Kebanyakan calon buruh migran telah menyetor uang jutaan rupiah untuk biaya pemberangkatan. Kalau pun tidak membayar, biasanya gaji mereka selama sekitar 7 bulan atau lebih diambil oleh PJTKI dan PJTKA (rekanan PJTKI di luar negeri) sebagai pengganti biaya pemberangkatan.
Kepala Badan Nasional Penempatan dan Perlindungan Tenaga Kerja Indonesia (BNP2TKI), Jumhur Hidayat datang terlambat pada acara peluncuran laporan. Namun ia menguatkan temuan yang ada mengenai kondisi buruh migran asal Indonesia. "Masih banyak pembenahan yang harus dilakukan," katanya.
Kemiskinan di tanah air telah mendorong orang untuk keluar dari desanya, bermigrasi ke kota-kota, bahkan ke luar negeri, meski kemampuan hanya memungkinkan untuk bekerja sebagai pekerja rumah tangga. Status PRT bukanlah sesuatu yang hina. Ia adalah pekerja dan karenanya ia harus mendapat pengakuan sebagai pekerja dan mendapatkan hak-hak sebagai pekerja. Pasar tenaga kerja di pabrik-pabrik atau rumah tangga lebih banyak memberi peluang bagi kaum perempuan. Pekerjaan rumah tangga seperti membersihkan rumah, menjaga anak dan orang tua, mencuci, atau aktivitas di dapur dipahami dan "disepakati" sebagai wilayah kerja bagi kaum perempuan. Kesibukan bekerja yang makin bertambah bagi perempuan dan laki-laki yang berumah tangga, terutama di kota-kota di tanah air dan di luar negeri, menjadikan PRT sebagai satu kebutuhan. Karena itu pula kebutuhan negara-negara di Timur Tengah, Malaysia, Hongkong, Singapura, dan Taiwan, akan PRT dari Indonesia semakin bertambah. Pemerintah Indonesia yang tidak mampu menyediakan lapangan pekerjaan bagi orang miskin (secara ekonomi dan keterampilan) lebih senang mengirim buruh ke negara-negara itu.

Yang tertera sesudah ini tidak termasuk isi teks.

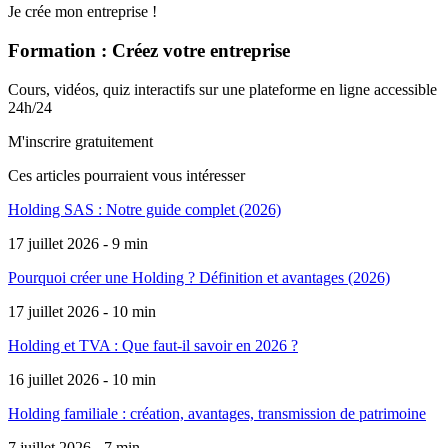
Je crée mon entreprise !
Formation : Créez votre entreprise
Cours, vidéos, quiz interactifs sur une plateforme en ligne accessible
24h/24
M'inscrire gratuitement
Ces articles pourraient
vous intéresser
Holding SAS : Notre guide complet (2026)
17 juillet 2026 - 9 min
Pourquoi créer une Holding ? Définition et avantages (2026)
17 juillet 2026 - 10 min
Holding et TVA : Que faut-il savoir en 2026 ?
16 juillet 2026 - 10 min
Holding familiale : création, avantages, transmission de patrimoine
7 juillet 2026 - 7 min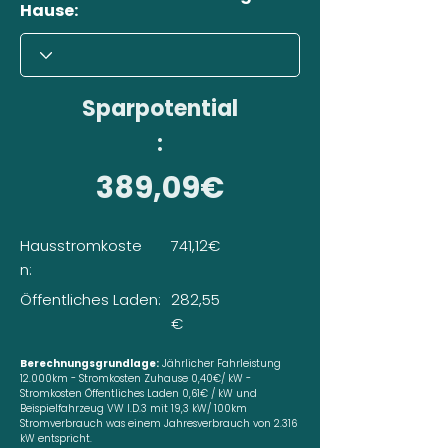
Hause:
Sparpotential
:
389,09€
Hausstromkoste
741,12€
n:
Öffentliches Laden:
282,55
€
Berechnungsgrundlage:
Jährlicher Fahrleistung
12.000km - Stromkosten Zuhause 0,40€/ kW -
Stromkosten Öffentliches Laden 0,61€ / kW und
Beispielfahrzeug VW I.D.3 mit 19,3 kW/ 100km
Stromverbrauch was einem Jahresverbrauch von 2.316
kW entspricht.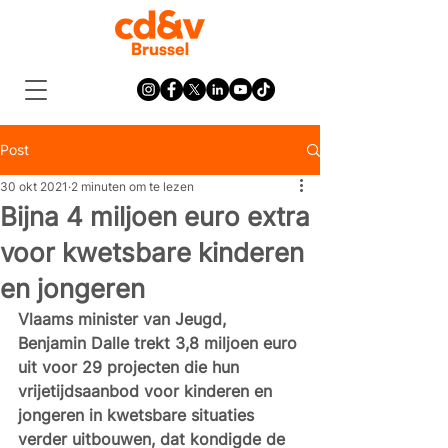
Post
30 okt 2021
2 minuten om te lezen
Bijna 4 miljoen euro extra
voor kwetsbare kinderen
en jongeren
Vlaams minister van Jeugd, 
Benjamin Dalle trekt 3,8 miljoen euro 
uit voor 29 projecten die hun 
vrijetijdsaanbod voor kinderen en 
jongeren in kwetsbare situaties 
verder uitbouwen, dat kondigde de 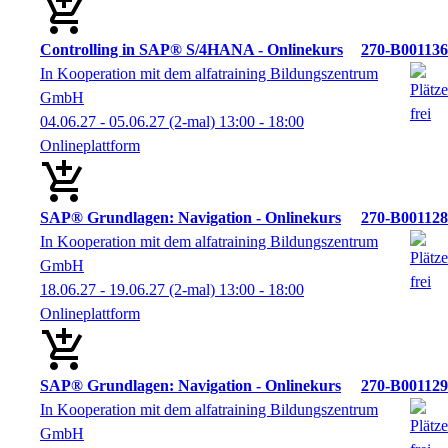
Controlling in SAP® S/4HANA - Onlinekurs
270-B001136
In Kooperation mit dem alfatraining Bildungszentrum
GmbH
04.06.27 - 05.06.27
(2-mal)
13:00
- 18:00
Onlineplattform
SAP® Grundlagen: Navigation - Onlinekurs
270-B001128
In Kooperation mit dem alfatraining Bildungszentrum
GmbH
18.06.27 - 19.06.27
(2-mal)
13:00
- 18:00
Onlineplattform
SAP® Grundlagen: Navigation - Onlinekurs
270-B001129
In Kooperation mit dem alfatraining Bildungszentrum
GmbH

Tulisan ini bukan merupakan ringkasan dari laporan penelitian itu serta jauh dari lengkap untuk menggambarkan kondisi buruh migran PRT asal Indonesia. Bagi Anda yang tertarik, laporan lengkap dalam versi bahasa Inggris dapat Anda peroleh di sini. Laporan juga telah diterjemahkan ke dalam bahasa Indonesia dan dapat diperoleh di sini
Acara kemarin adalah kali kedua saya bertemu dengan Nisha Varia. Pertama kali saya bertemu dengannya 2 tahun lalu, dalam satu dialog yang mendatangkan Pelapor Khusus PBB untuk urusan hak-hak kaum migran (UN Special Rapporteur on Human Rights of Migrants). Ia peneliti senior di HRW dan sangat menyukai musik pengiring pertunjukan Ila Galigo yang ia simpan di laptop kecilnya. Ia begitu gembira mengetahui saya juga telah menonton pertunjukan teater itu, "Sebuah hikayat kepahlawanan dari Sulawesi Selatan." Mereka yang bekerja sebagai buruh migran di negeri orang, dengan sistem perlindungan yang kurang memadai, bahkan tidak jarang yang pulang dengan penderitaan, pemerintah Indonesia telah memberi gelar pada mereka sebagai "Pahlawan Devisa".